Sonetimes they just call it wear and tear … which is just rude imo … I’d like a refund or exchange for some younger body parts in that case as my neck crunches constantly
@pennyp Its thrown me a bit as I was mentally prepared for weekly paclitaxel and now it’s going to be five months … but better to be careful . I just hope it’s not a horrible regime .
The moving forward course sounds interesting … it’s nice to have that hand hold instead of being cast out into the wild … a cancer diagnosis changes your mindset and learning to accept and move forward I know I will find hard .
My dad was an amazing man … not perfect … but we were closer in the last few years and he literally cried with happiness on my wedding day . I’m so glad I was able to give him that moment too .
Hubby and I on the day .we got married in April last year
Re arthritis/neck.
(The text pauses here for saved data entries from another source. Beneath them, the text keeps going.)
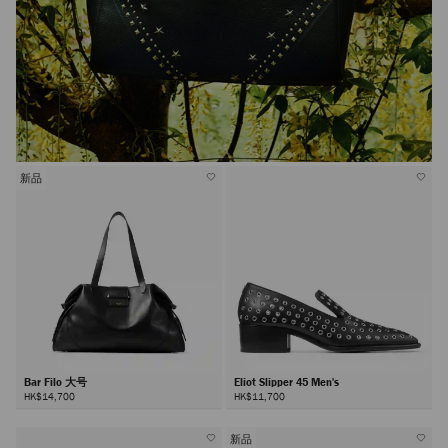
新品
Bar Filo 大号
Eliot Slipper 45 Men's
HK$14,700
HK$11,700
新品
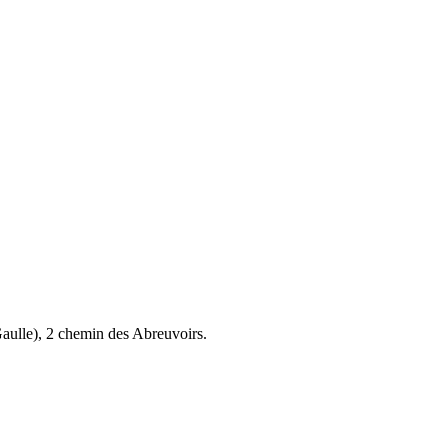
aulle), 2 chemin des Abreuvoirs.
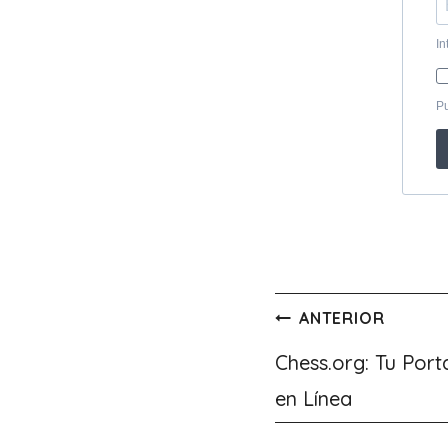
Navegación
ANTERIOR
de
Chess.org: Tu Port
en Línea
entradas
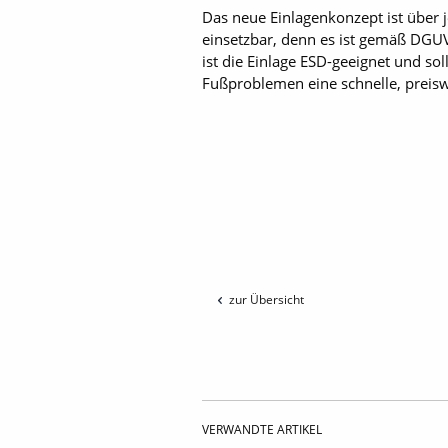
Das neue Einlagenkonzept ist über 
einsetzbar, denn es ist gemäß DGU
ist die Einlage ESD-geeignet und s
Fußproblemen eine schnelle, preis
zur Übersicht
VERWANDTE ARTIKEL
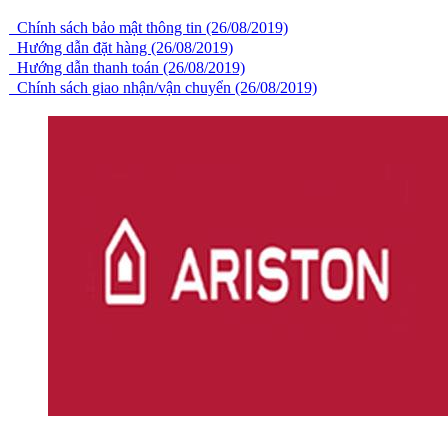
Chính sách bảo mật thông tin (26/08/2019)
Hướng dẫn đặt hàng (26/08/2019)
Hướng dẫn thanh toán (26/08/2019)
Chính sách giao nhận/vận chuyển (26/08/2019)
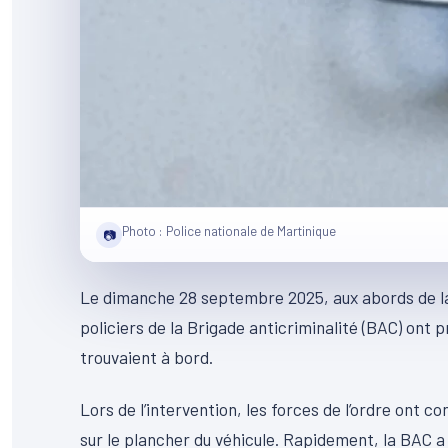
Photo : Police nationale de Martinique
📷
Le dimanche 28 septembre 2025, aux abords de la
policiers de la Brigade anticriminalité (BAC) ont p
trouvaient à bord.
Lors de l’intervention, les forces de l’ordre ont 
sur le plancher du véhicule. Rapidement, la BAC a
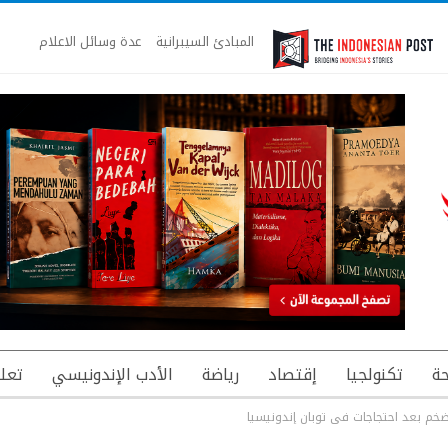
المبادئ السيبرانية
عدة وسائل الاعلام
ة
تكنولجيا
إقتصاد
رياضة
الأدب الإندونيسي
تعل
م بعد احتجاجات فى توبان إندونيسيا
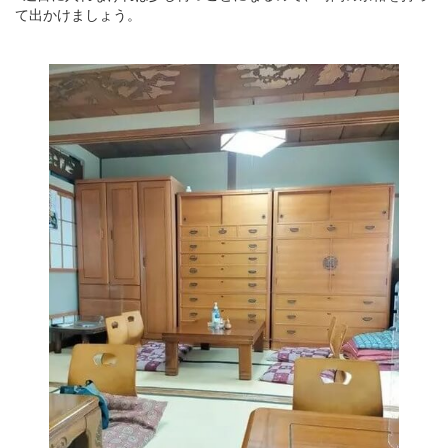
て出かけましょう。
I saw the physio yesterday who gave me 2 more exercises and discharged me. Said it’s about keeping up with the exercises and staying fit. The GP gave me Naproxen but wouldn’t put on repeat due to the issues it has with the stomach and kidneys, I’m taking the Omeprazole to prevent stomach issues. She said she’d give me one more prescription of Naproxen but to try just to use paracetamol instead. But the paracetamol doesn’t help enough.
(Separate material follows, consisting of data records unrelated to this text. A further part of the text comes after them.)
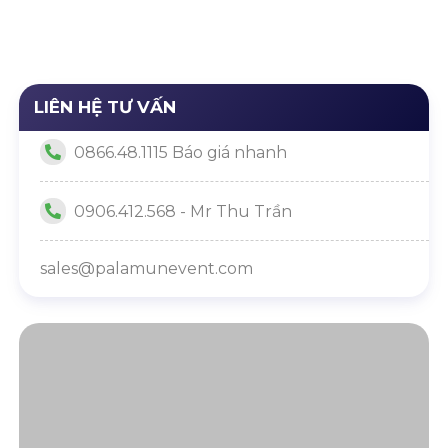
Thành Nhà
CHỨC LỄ
KHÁNH
KHÁNH
Máy Mới
KHÁNH
THÀNH
THÀNH
THÀNH –
QUÝ CÔNG
NHÀ MÁY
QUÝ
TY NÊN
DÀNH CHO
DOANH
THAM
DOANH
NGHIỆP
KHẢO | TỪ
NGHIỆP
LIÊN HỆ TƯ VẤN
CẦN BIẾT
A – Z
0866.48.1115 Báo giá nhanh
0906.412.568 - Mr Thu Trần
sales@palamunevent.com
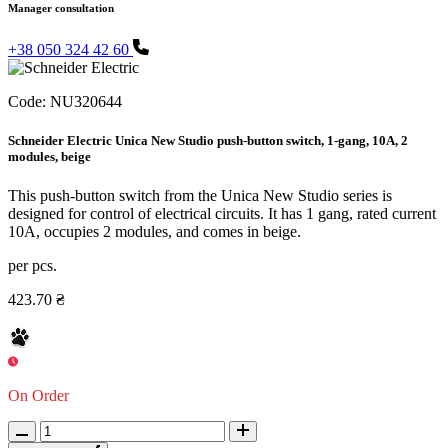
Manager consultation
+38 050 324 42 60
Code:
NU320644
Schneider Electric Unica New Studio push-button switch, 1-gang, 10A, 2
modules, beige
This push-button switch from the Unica New Studio series is
designed for control of electrical circuits. It has 1 gang, rated current
10A, occupies 2 modules, and comes in beige.
per pcs.
423.70 ₴
On Order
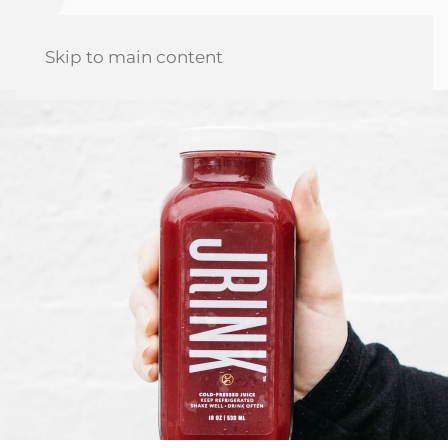
Skip to main content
I’ll see how it goes over the next month nd will have to have another discussion with GP re pain relief.
@naughty_boob oh yes try not to take naproxen too long as it can reduce kidney function x
I’m a bit stressed as my chemo start date is 22nd November and the oncologist said it was the latest she wa happy to start it . Yesterday the breast nurse said that I needed to come in and sign the consent forms for the new regime before I started but worse case it could be done on the day .
She said I’d be sent an appointment through … for four days after my chemo is due to start !
That can’t be right as it would mean I’d start my chemo much later and almost on the cusp of the cut off time …
Oh dear @arty1 thats a bit confusing. I signed my forms in the clinic on the Tuesday having pre chemo bloods for infusion on the Thursday. I’d already talked through what was happening at a previous appointment. I hope it sorts itself out.
I went in to Aldi to buy more paracetamol to take and reduce the naproxen. Obviously you’re only allowed 2 packets per purchase. So we popped in another 2 packets to pay separately as I was with my husband. They refused to sell the extra 2 packets as we ‘walked’ in the store together. I said we are 2 adults making 2 separate purchases but they still refused. They said it was Aldi policy. It’s so annoying, if you take the 8 tablets a day, 2 packets last 2 days. I walked across to the Asda and bought more! I know it’s because it can be dangerous to take too many. I didn’t want to ask the GP to prescribe (they would be free in Wales) as they are generally cheap to buy but I can’t be going to the shops every 2 days!
@naughty_boob Yes it’s all extra worry I could do without … I’ve had my date in the diary for a good three weeks and I can’t believe they would just cancel my start dates… I can only assume it’s a mistake on behalf of whoever had booked the appointment … ie not realising I needed the appointment before my chemo started .
It’s frustrating buying painkillers … like you say … they don’t last two mins if you are taking regularly … crazy that you both couldnt buy them though !!